Singer Sonu Nigam on Thursday requested Indian music companies to be compassionate towards struggling artistes, while also making some revelations about the way our music industry works. Sonu’s vlog comes in the wake of actor Sushant Singh Rajput’s demise on June 14.
“Today, Sushant Singh Rajput, an actor has died. Tomorrow you can hear the same for any singer, music composer or lyricist because there’s a bigger mafia that exists in the music scene in India. I was lucky to debut at a young age and hence was able to flee from this whole mess quite early. But it’s a difficult scenario for the new kids,” Sonu said.
Further revealing how two music companies control the music scene in India, Sonu Nigam added, “The producers, directors and music composers want to work with new talent, but since they don’t have a tie-up with a music company, they are unable to. The entire power is with only two companies and two people. They decide who should sing and who shouldn’t.”
Sonu, in the vlog, also shared how music companies got him to record a song and later got it dubbed because a certain actor had a collaboration with another singer. “In my case, I’ve known of this same actor, who’s under scanner right now, telling not to give a particular song to me. He’s done the same with Arijit Singh too. So many of my songs got dubbed. I don’t ask for work. Yet, they call me, get me to record a song and then dub it, that’s funny. Now imagine, if they can do this with someone like me who’s been a part of the music industry since 1989, what can they do with the new kids. Even directors and producers are not happy because they aren’t allowed to make the music of their choice. I meet so many directors who say we don’t want a particular song, but it is the music companies’ demand.”
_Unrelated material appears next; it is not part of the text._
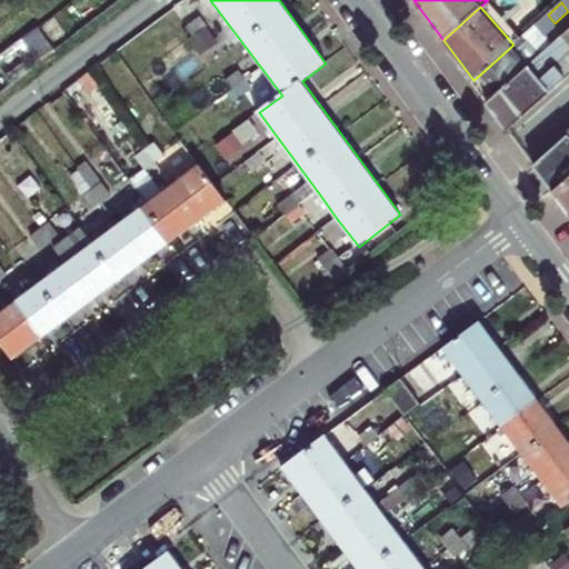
[(537,23),(513,45),(480,75),(497,93),(553,43),(537,23)]
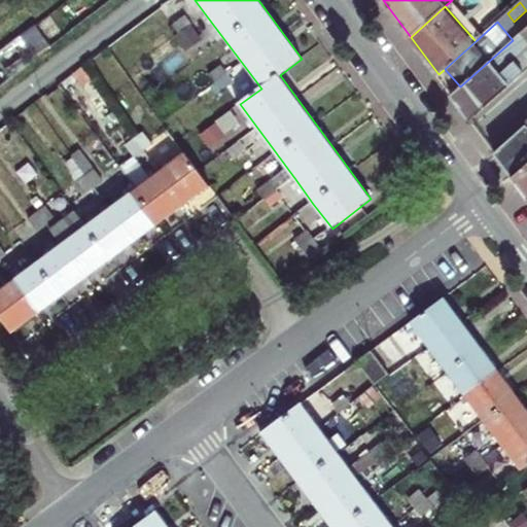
[(181,24),(171,32),(176,39),(181,46),(192,38),(187,31),(181,24)]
Lastly, Sonu Nigam requested the music companies to become compassionate towards newcomers and not torture them. “I’ve seen the frustration in the eyes and voice of the new talent. If they die, fingers will be raised at you… I’m done with this but please don’t torture the younger ones, don’t oppress them. This isn’t a very good space. Try and step into their shoes. They need your help and kindness,” he concluded.